Friday 6 May 2011

Africa Bible Commentary and South Asia Bible Commentary

Let me confess to a moment of cynicism. When I first heard of the Africa Bible Commentary project, I thought "oh please - another expression of post-modern reality fragmentation. We already have plenty of Australians, Americans and Europeans ignoring the Bible's own assertions, reading their own situation into it, and then admiring their own reflections and proclaiming it as the word of God - do we have to make the Africans do the same?"
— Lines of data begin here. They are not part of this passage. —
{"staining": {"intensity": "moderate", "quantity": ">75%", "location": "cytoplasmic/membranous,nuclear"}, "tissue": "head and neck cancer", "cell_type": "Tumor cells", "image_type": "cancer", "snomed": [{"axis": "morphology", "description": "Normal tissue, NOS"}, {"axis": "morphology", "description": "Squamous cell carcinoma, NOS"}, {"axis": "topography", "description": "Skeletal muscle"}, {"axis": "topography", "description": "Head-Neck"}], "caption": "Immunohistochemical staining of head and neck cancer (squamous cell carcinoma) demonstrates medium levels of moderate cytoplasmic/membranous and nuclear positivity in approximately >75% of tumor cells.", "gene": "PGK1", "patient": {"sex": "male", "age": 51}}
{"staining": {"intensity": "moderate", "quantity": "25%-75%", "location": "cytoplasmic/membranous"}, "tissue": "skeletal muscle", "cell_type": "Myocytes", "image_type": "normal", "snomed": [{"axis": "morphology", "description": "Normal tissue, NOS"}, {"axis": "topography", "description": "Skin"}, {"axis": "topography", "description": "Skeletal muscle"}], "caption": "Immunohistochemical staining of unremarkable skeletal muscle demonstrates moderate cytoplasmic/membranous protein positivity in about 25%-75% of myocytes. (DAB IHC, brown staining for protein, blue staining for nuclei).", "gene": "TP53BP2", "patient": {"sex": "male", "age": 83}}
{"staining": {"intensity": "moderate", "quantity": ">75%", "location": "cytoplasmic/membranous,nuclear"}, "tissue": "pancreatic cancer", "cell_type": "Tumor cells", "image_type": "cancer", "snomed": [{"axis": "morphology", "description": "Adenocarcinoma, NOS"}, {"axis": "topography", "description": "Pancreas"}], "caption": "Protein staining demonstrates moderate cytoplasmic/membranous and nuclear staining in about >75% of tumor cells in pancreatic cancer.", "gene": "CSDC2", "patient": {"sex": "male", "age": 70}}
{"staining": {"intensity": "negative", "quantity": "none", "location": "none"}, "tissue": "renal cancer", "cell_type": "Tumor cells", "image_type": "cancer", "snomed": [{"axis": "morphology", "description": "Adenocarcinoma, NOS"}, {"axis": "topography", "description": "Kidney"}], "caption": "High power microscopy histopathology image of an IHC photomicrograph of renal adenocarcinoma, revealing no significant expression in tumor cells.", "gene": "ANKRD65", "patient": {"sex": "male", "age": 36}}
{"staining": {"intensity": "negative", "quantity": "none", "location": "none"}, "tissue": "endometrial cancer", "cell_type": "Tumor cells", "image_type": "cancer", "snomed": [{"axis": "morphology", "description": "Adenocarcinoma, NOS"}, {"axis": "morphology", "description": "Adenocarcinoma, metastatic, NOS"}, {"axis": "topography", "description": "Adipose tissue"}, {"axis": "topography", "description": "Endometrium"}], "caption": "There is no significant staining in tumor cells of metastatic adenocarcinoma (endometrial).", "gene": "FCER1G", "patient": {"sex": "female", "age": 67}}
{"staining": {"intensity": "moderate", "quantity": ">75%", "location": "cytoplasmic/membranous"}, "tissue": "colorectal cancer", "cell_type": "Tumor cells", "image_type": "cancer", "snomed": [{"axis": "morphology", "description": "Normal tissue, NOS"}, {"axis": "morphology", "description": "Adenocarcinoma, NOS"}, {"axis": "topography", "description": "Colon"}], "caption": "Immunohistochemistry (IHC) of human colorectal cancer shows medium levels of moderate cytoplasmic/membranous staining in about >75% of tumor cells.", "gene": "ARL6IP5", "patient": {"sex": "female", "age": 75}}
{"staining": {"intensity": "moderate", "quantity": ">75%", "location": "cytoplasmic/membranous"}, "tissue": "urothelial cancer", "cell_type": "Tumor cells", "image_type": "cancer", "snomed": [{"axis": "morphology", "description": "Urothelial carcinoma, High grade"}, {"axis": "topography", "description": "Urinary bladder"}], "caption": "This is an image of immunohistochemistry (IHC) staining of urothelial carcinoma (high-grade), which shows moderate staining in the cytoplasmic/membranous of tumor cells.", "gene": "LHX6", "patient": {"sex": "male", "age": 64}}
I'm glad to discover how wrong I was.

Conrad Mbewe, a Reformed Baptist from Zambia, has written an excellent review of the Africa Bible Commentary. He commends it as being an excellent example of "conservative evangelical scholarship" where "the commentators allowed the passages they were commenting on to speak for themselves – however uncomfortable that might be – which is an important aspect of conservative evangelicalism." Nevertheless, the commentary is appropriately contextuslised for Africa: "All the books of the Bible, from Genesis to Revelation, are made to speak to us as Africans", including articles on "HIV and AIDS, funerals, circumcision, street children, inheritance of widows, witchcraft and demons, lobola, tribalism, polygamy, land, debts, etc., [which] will not be found in your average commentary from the West (or the East) but they are all handled in this one volume."

This bolsters my hopes for the still-in-progress South Asia Bible Commentary. I was born in Sri Lanka and still have family and friends there. I hope this lastest project will equip people in the sub-continent, and expats like myself who seek to minister to South Asians who in the West.

1 comment:

kristan said...

We give it to our students at MBTI in either English or French - and it is for free if they complete two subjects.

There's also a work underway to translate it into Malagasy for the Madagascans.